% Generated by roxygen2: do not edit by hand
% Please edit documentation in R/annotations.R
\name{annotaTEs}
\alias{annotaTEs}
\title{Get RepeatMasker UCSC annotations}
\usage{
annotaTEs(
  genome = "hg38",
  parsefun = rmskidentity,
  verbose = TRUE,
  AHid = NULL,
  ...
)
}
\arguments{
\item{genome}{The genome version of the desired RepeatMasker annotations
(e.g. "hg38").}

\item{parsefun}{A \code{function} to parse the annotations:
\itemize{
  \item Function \code{rmskidentity} returns RepeatMasker annotations as
        present in \link[AnnotationHub]{AnnotationHub}, without
        processing them.
  \item Function \code{rmskbasicparser} parses annotations by removing
        low complexity regions, simple repeats, satellites, rRNA, scRNA,
        snRNA, srpRNA and tRNA. Also removes TEs
        with a strand different than "+" or "-". Modifies "repFamily" and
        "repClass" columns when a "?" is present or when they are defined
        as "Unknown" or "Other". Finally, assigns a unique id to each TE
        instance by adding the suffix "_dup" plus a number at the end of
        the "repName".
  \item Function \code{rmskatenaparser} parses RepeatMasker annotations 
        reconstructing fragmented TEs by assembling together fragments from
        the same TE that are close enough.
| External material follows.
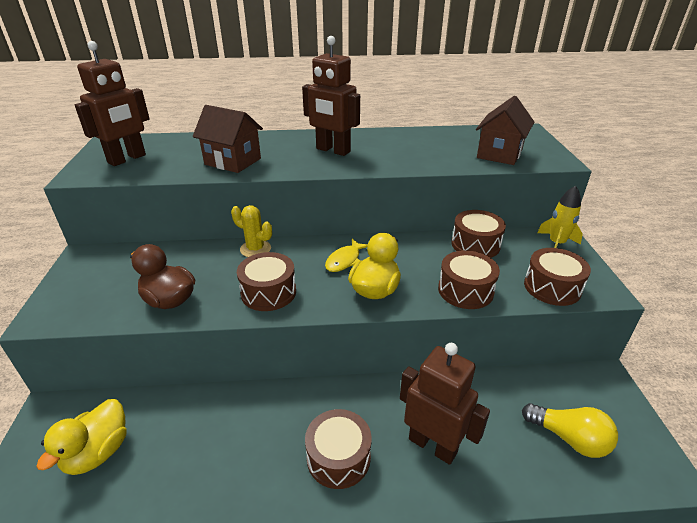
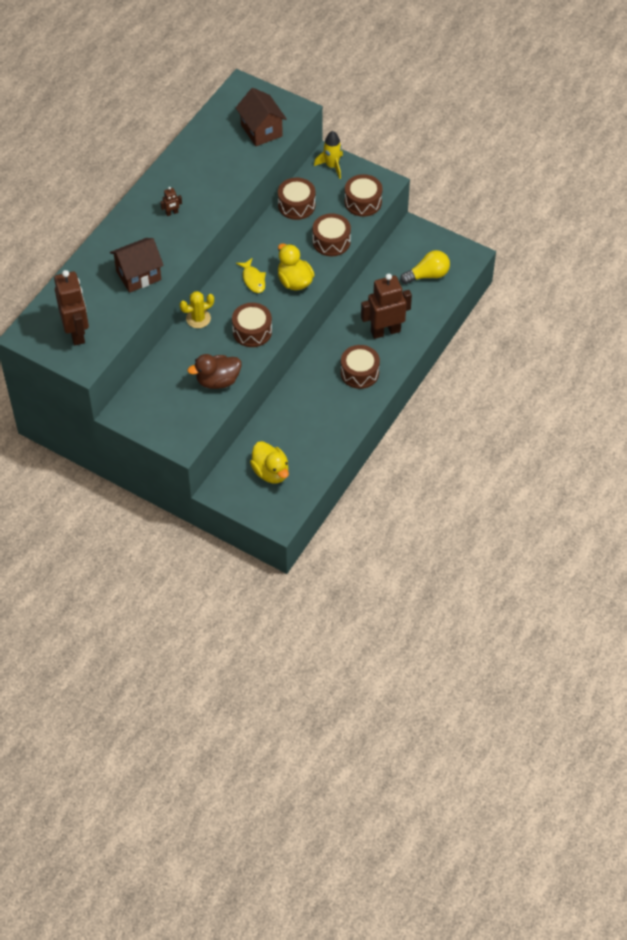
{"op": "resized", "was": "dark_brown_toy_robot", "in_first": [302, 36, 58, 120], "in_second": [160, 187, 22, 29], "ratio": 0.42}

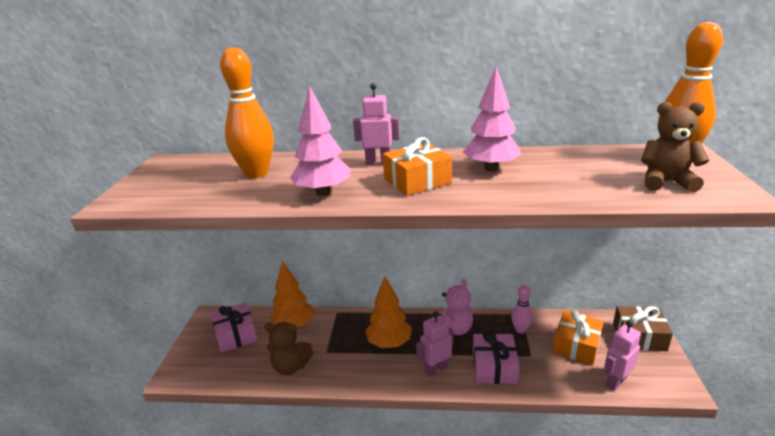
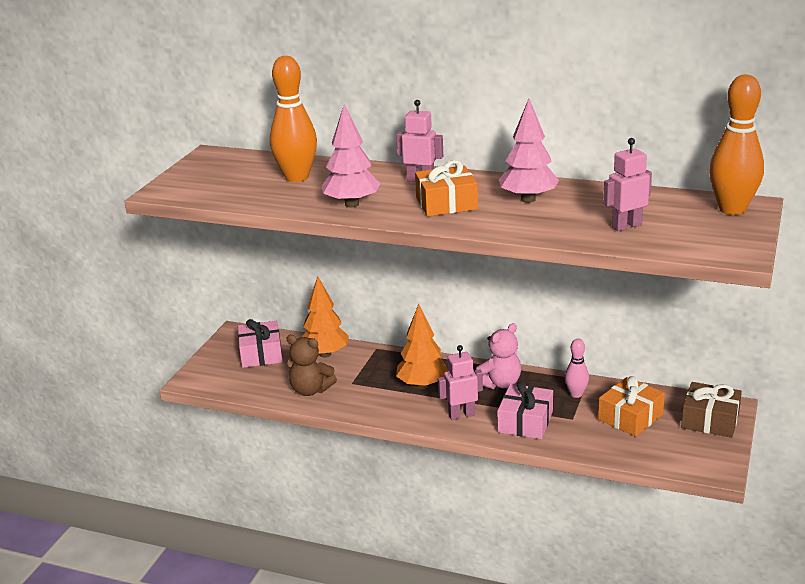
{"op": "removed", "was": "dark_brown_teddy", "in_first": [641, 102, 69, 90]}
{"op": "moved", "was": "pink_toy_robot", "in_first": [604, 321, 37, 70], "in_second": [603, 138, 49, 93]}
For LTR class TEs, it tries to
        reconstruct full-length and partial TEs following the LTR - internal
        region - LTR structure. Input is a \code{GRanges} object and output
        is a \code{GRangesList} object.
  \item Function \code{OneCodeToFindThemAll} parses annotations following
        the 'One code to find them all' method by 
        \href{https://doi.org/10.1186/1759-8753-5-13}{(Bailly-Bechet et al. 2014)}. 
        Input is a \code{GRanges} object and output is a \code{GRangesList} 
        object.
  \item User-defined function. Input and output should be \code{GRanges}
        objects.
}}

\item{verbose}{(Default \code{TRUE}) Logical value indicating whether to
report progress.}

\item{AHid}{AnnotationHub unique identifier, of the form AH12345, of an
object with TE annotations. This is an optional argument to
specify a concrete AnnotationHub resource, for instance
when more there is more than one RepeatMasker annotation
available for a specific genome version. If \code{AHid} is
not specified, the latest RepeatMasker annotation is be used.}

\item{...}{Arguments passed to \code{parsefun}.}
}
\value{
A [`GRanges`][GenomicRanges::GRanges-class] object with
        transposable element annotations.
}
\description{
The \code{annotaTEs()} function fetches RepeatMasker UCSC transposable
element (TE) annotations using 
\link[AnnotationHub]{AnnotationHub} and parses them.
}
\details{
Given a specific genome version, the \code{annotaTEs()} function fetches
RepeatMasker annotations from UCSC Genome Browser using the 
\link[AnnotationHub]{AnnotationHub} package. Since RepeatMasker not only
provides TE annotations but also low complexity DNA sequences and other
types of repeats, a specific \code{parsefun} can be set to parse these
annotations (e.g. \code{rmskbasicparser} or a user-defined function). If no
parsing is required, \code{parsefun} can be set to \code{rmskidentity}.
}
\examples{
rmskid <- annotaTEs(genome="hg19", parsefun=rmskidentity)
rmskid


}
\seealso{
\code{\link[AnnotationHub]{AnnotationHub}}
}